The coal industry in the United States has found a way to increase their profits, while at the same time avoiding the cumbersome environmental standards in place to protect American citizens from coal emissions – they can just ship their filthy products overseas where regulations are scarce. As coal consumption in the U.S. has fallen in recent years, the dirty energy industry has hardly noticed, thanks to the increased demand from foreign buyers.

While the fact that the U.S. is burning less and less coal is a good thing, shipping the excess coal to foreign countries could more than negate the emissions reductions in the U.S. As Ezra Klein from The Washington Post points out:

The U.S. is burning less and less coal each year, thanks to cheap natural gas and new pollution rules. From a climate perspective, that’s a huge deal — less coal means less carbon. But here’s the catch: if the U.S. just exports its unused coal abroad, the end result could actually be more carbon…

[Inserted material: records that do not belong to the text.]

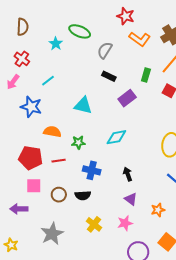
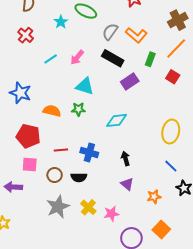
orange L-shape: (140, 39) -> (136, 35), moved
black rectangle: (109, 76) -> (113, 58), size x1.5
pink arrow: (13, 82) -> (77, 57), moved
blue star: (31, 107) -> (20, 93), moved
green star: (78, 142) -> (78, 109), moved
red line: (59, 161) -> (61, 150), moved
pink star: (125, 223) -> (111, 214), moved
gray star: (52, 234) -> (58, 207), moved

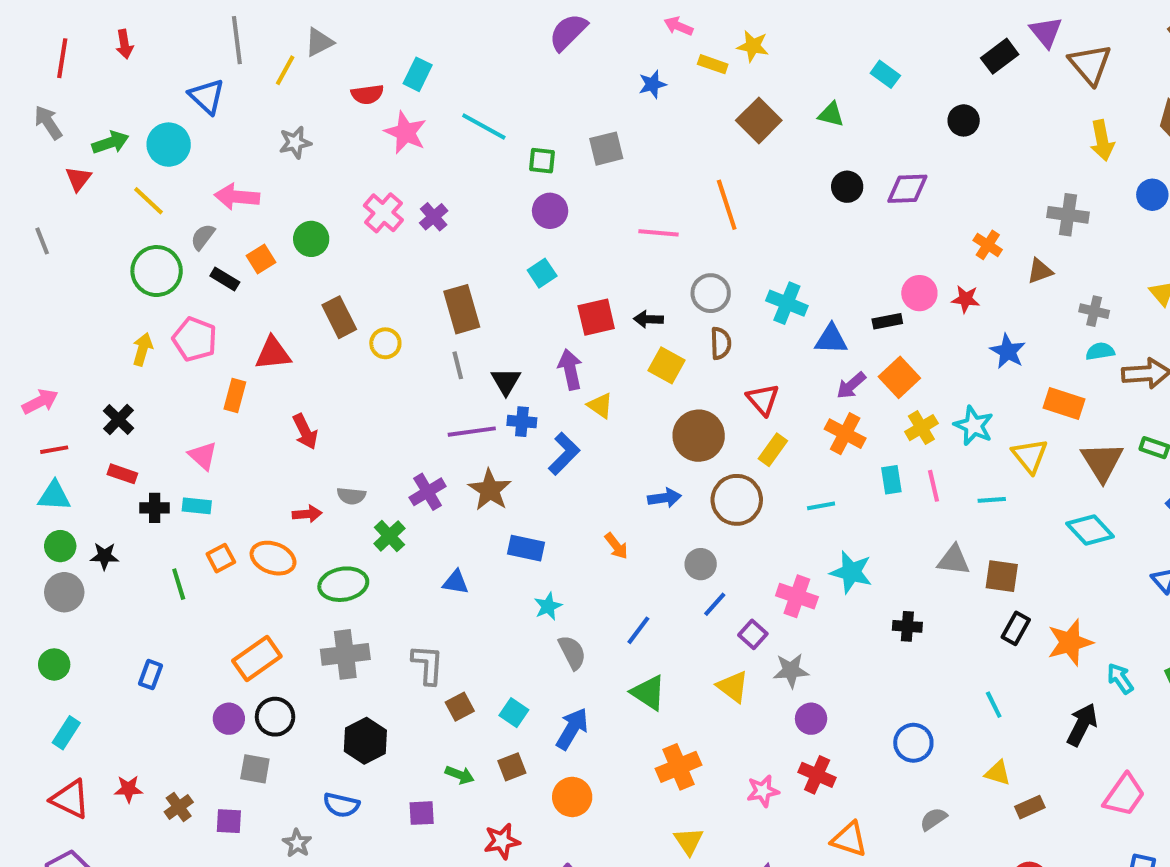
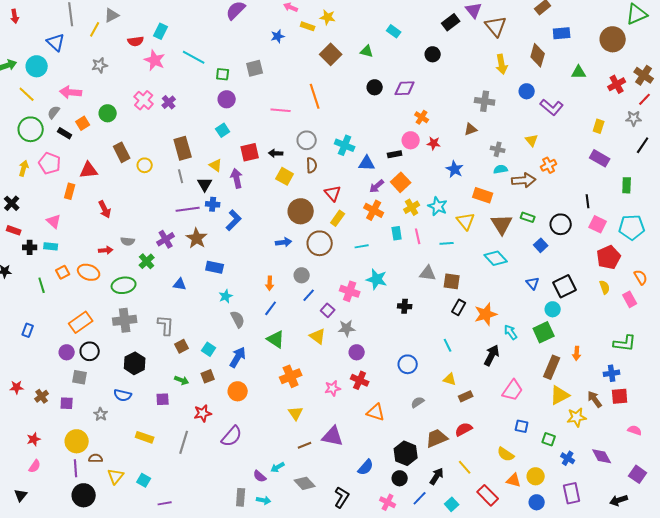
orange cross: (988, 245) -> (422, 117), moved
yellow triangle: (600, 406) -> (216, 165), moved
orange arrow: (616, 546) -> (270, 283), moved, turned 40

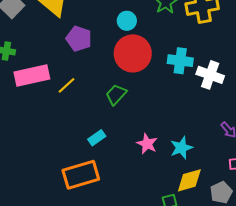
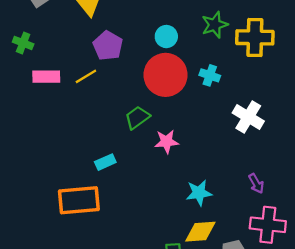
cyan cross: (180, 61) -> (210, 75), moved, size x0.7
pink rectangle: (32, 75) -> (46, 77), size x0.7
yellow line: (67, 85) -> (86, 76), moved
pink star: (147, 144) -> (167, 142), moved, turned 30

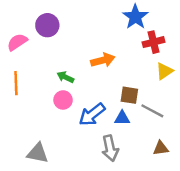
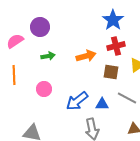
red cross: (153, 42) -> (116, 46), moved
green arrow: (65, 77) -> (48, 56), moved, turned 144
brown square: (129, 95) -> (111, 72), moved
pink circle: (63, 100) -> (44, 89), moved

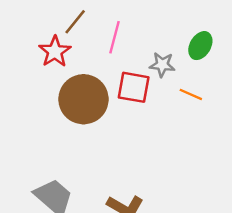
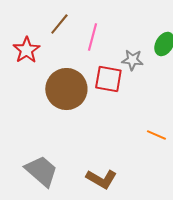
red star: (55, 52) -> (26, 50), moved
orange line: (191, 94) -> (156, 135), moved

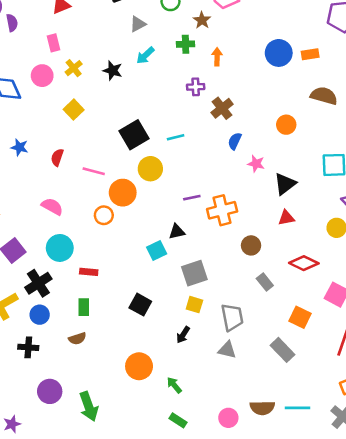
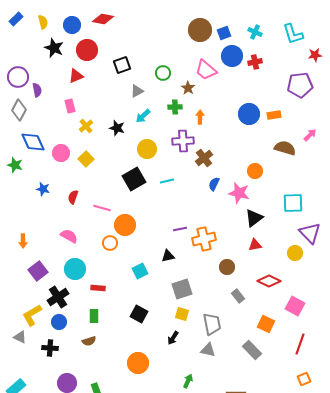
pink circle: (42, 76) -> (61, 153), moved
purple cross: (196, 87) -> (183, 141), size x1.5
pink star: (256, 164) -> (239, 193), moved, size x1.5
yellow circle: (150, 169) -> (147, 149), moved
cyan square: (157, 250) -> (140, 271), moved
green arrow: (174, 385) -> (188, 381), moved, turned 64

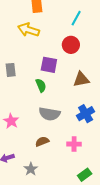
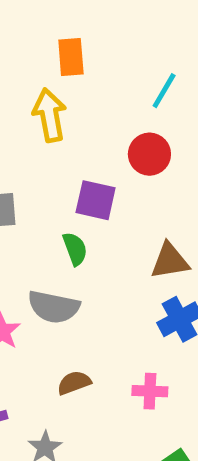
yellow arrow: (29, 30) -> (50, 115), turned 60
brown triangle: (81, 79) -> (170, 261), moved
gray semicircle: (49, 114) -> (54, 307), moved

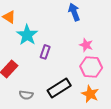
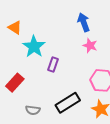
pink star: (86, 45) -> (90, 46), moved

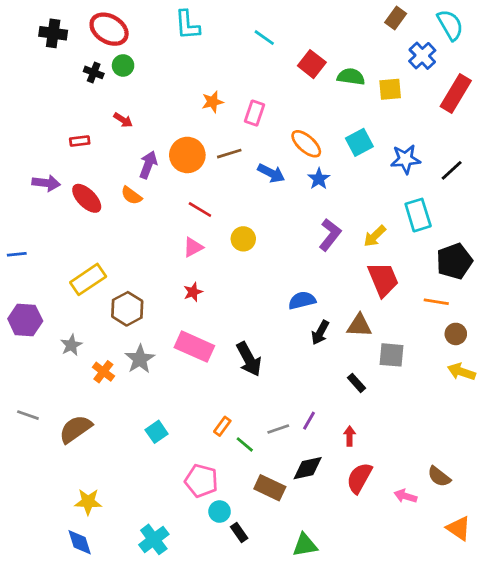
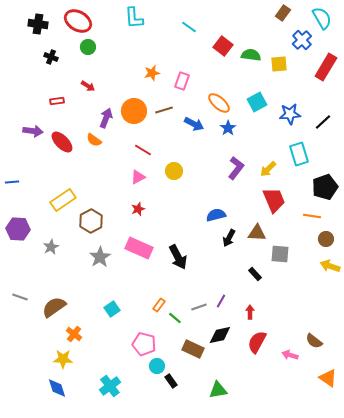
black cross: (94, 72) -> (51, 57), moved
orange cross: (103, 372) -> (74, 334), moved

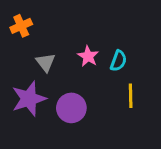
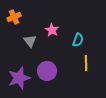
pink star: (88, 56) -> (52, 30), moved
purple star: (29, 99) -> (19, 78), moved

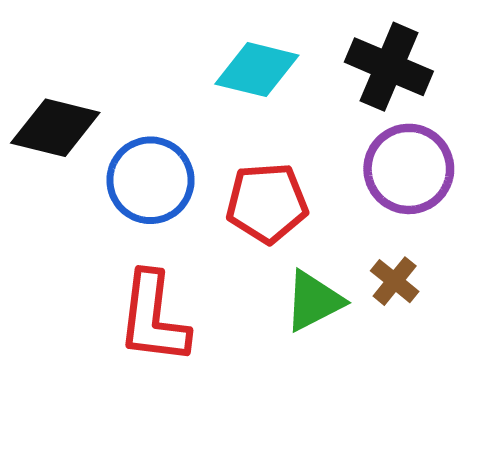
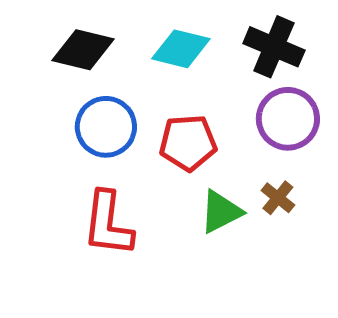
black diamond: (55, 128) -> (83, 50), moved

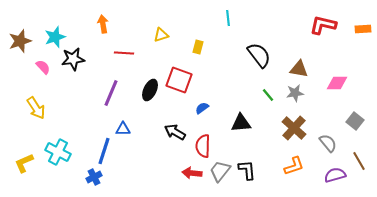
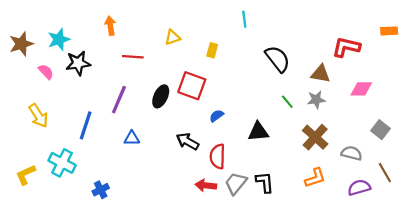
red L-shape: (323, 25) -> (346, 47), moved
gray semicircle: (328, 143) -> (352, 153), turned -36
blue line: (104, 151) -> (86, 125), moved

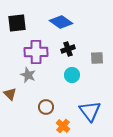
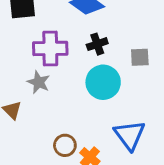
cyan circle: (72, 75) -> (103, 82), size x1.5
brown circle: (46, 107) -> (65, 145), moved

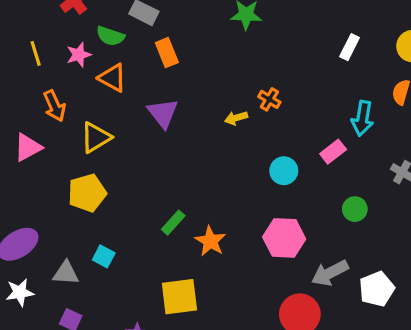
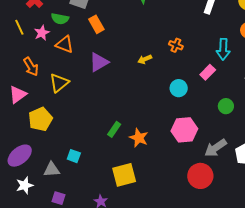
yellow line: (36, 53) -> (19, 27), moved
orange cross: (269, 99) -> (176, 45), moved
purple triangle: (163, 113) -> (99, 62), turned 45
yellow pentagon: (87, 193) -> (40, 119), moved

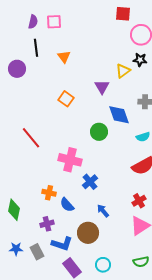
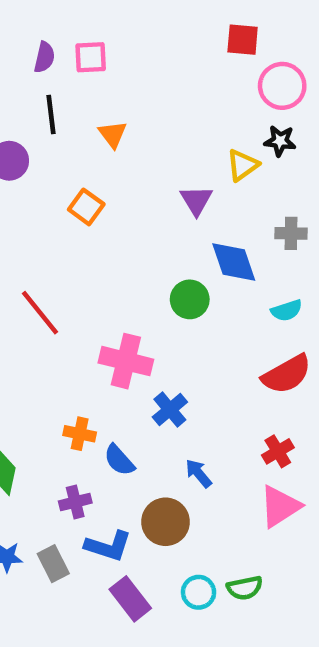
orange square: (66, 99) -> (86, 207), moved
green semicircle: (141, 262) -> (245, 588), moved

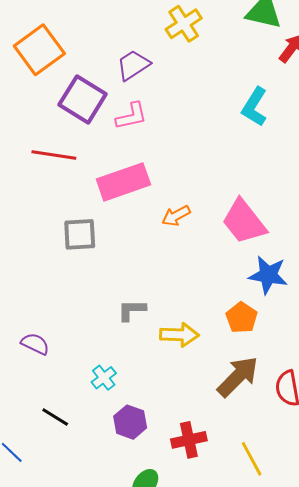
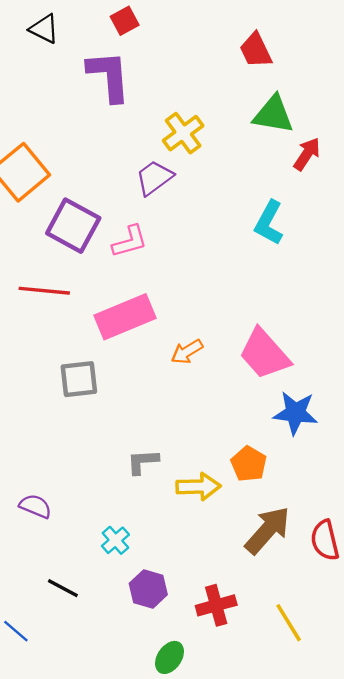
purple trapezoid: (133, 65) -> (154, 178), moved
orange pentagon: (242, 318) -> (249, 464), moved

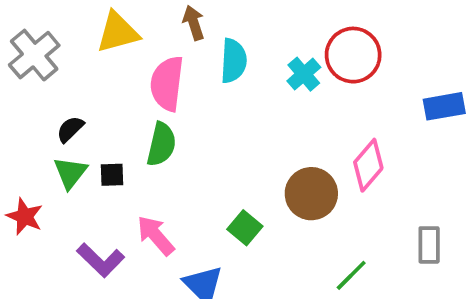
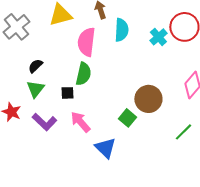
black square: (112, 175) -> (67, 93), moved
brown circle: (311, 194) -> (148, 99), moved
purple L-shape: (101, 260) -> (44, 122), moved
green line: (351, 275) -> (183, 132), moved

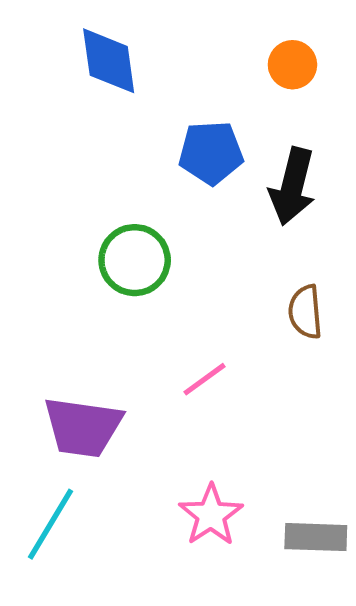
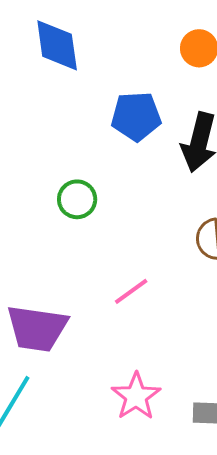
green circle: (135, 260) -> (77, 199), size x0.7

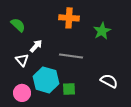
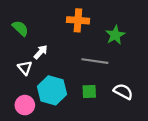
gray line: (71, 56) -> (95, 61), moved
green square: (69, 89) -> (89, 92), moved

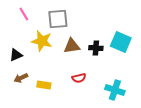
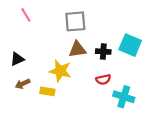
gray square: (58, 19) -> (75, 21), moved
yellow star: (42, 41) -> (60, 71), moved
red semicircle: (79, 78) -> (103, 80), moved

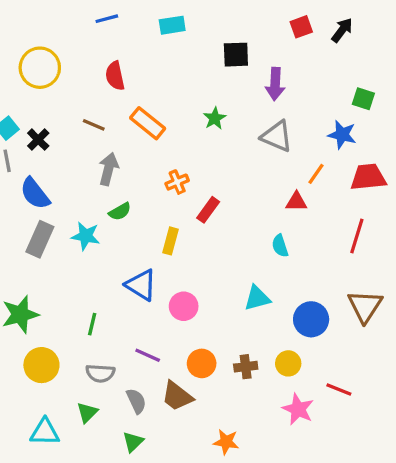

So here’s one possible future: If we’re not going to burn our coal, someone else will. One Tokyo shipping company, Daiichi Chuo Kisen Kaisha, says that U.S. coal exports could double in the next three or four years. In Washington state, coal companies are proposing two large export terminals that would help ship tens of millions of tons of coal from the Powder River Basin to countries like China. That, in turn, could make coal even cheaper in places like China — which might spur the country to build even more coal power plants than its current, already hectic pace. And, since carbon-dioxide heats up the planet no matter where it’s burned, this outcome could cancel out many of the global-warming benefits of the U.S. coal decline. (emphasis added.)